W maju br. w powiecie opatowskim radny Rady Powiatu w Biłgoraju został zatrzymany do kontroli przez policjantów. Jak się okazało, miał w organizmie prawie promil alkoholu. Wyrok w tej sprawie zapadł w sierpniu przed Sądem Rejonowym w Opatowie, który warunkowo umorzył postępowanie na rok. Radnemu nakazano zapłatę 10 tysięcy złotych na rzecz Funduszu Pomocy Pokrzywdzonym i Pomocy Postpenitencjarnej oraz zakazano prowadzenia pojazdów mechanicznych przez rok.
Prokurator odwołał się od tego wyroku, wnosząc o surowszą karę dla radnego. Apelację rozpatrzył Sąd Okręgowy w Kielcach, który orzekł wymierzył mu karę grzywny, orzekł zakaz prowadzenia pojazdów mechanicznych na 3 lata i świadczenie pieniężne. Wyrok ten jest prawomocny.

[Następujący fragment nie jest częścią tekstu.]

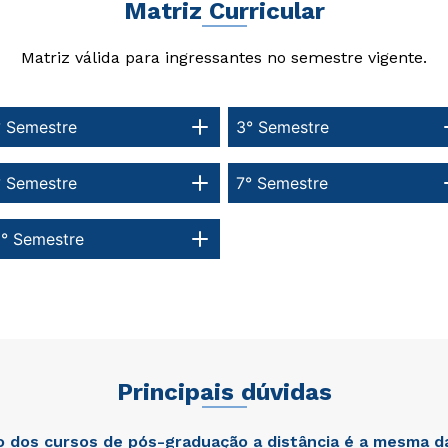
Matriz Curricular
Matriz válida para ingressantes no semestre vigente.
Estou de acordo com a
Estou de acordo com a
Política de Privacidade.
Política de Privacidade.
e
e
autorizo que meus dados sejam utilizados para o
autorizo que meus dados sejam utilizados para o
° Semestre
3° Semestre
envio de conteúdos da FSG.
envio de conteúdos da Cruzeiro do Sul.
° Semestre
7° Semestre
0° Semestre
Principais dúvidas
ão dos cursos de pós-graduação a distância é a mesma d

Podczas sesji Rady Powiatu w Biłgoraju, która odbyła się w czwartek, 28 listopada, radny Piotr Majcher odniósł się do wydarzeń. Publicznie przeprosił za swoje zachowanie, zapewnił o swojej gotowości do realizacji wyroku sądu i podkreślił, że incydent ten był jednorazowym błędem w jego życiu.
- Informuję, że w dniu wczorajszym zapadł w sądzie okręgowym w Kielcach prawomocny wyrok w mojej sprawie. Nie będę komentował tego wyroku. Przyjmuję go z pokorą do wiadomości i wykonam go w całości. Chcę wyrazić ubolewanie z powodu tej sprawy i przeprosić za moje zachowanie - powiedział radny Majcher.
Podkreślił również, że po konsultacjach ze swoimi wyborcami zdecydował się nie rezygnować z mandatu, argumentując, że nie widzi ku temu podstaw prawnych ani faktycznych. Radny zadeklarował większe zaangażowanie w sprawy mieszkańców powiatu i zadanie pracy na rzecz poprawy bezpieczeństwa w regionie.
-Jeszcze raz przepraszam i chcę zapewnić, że będę jeszcze bardziej angażował się w sprawy mieszkańców powiatu i poddam się w przyszłości osądowi wyborców - dodał.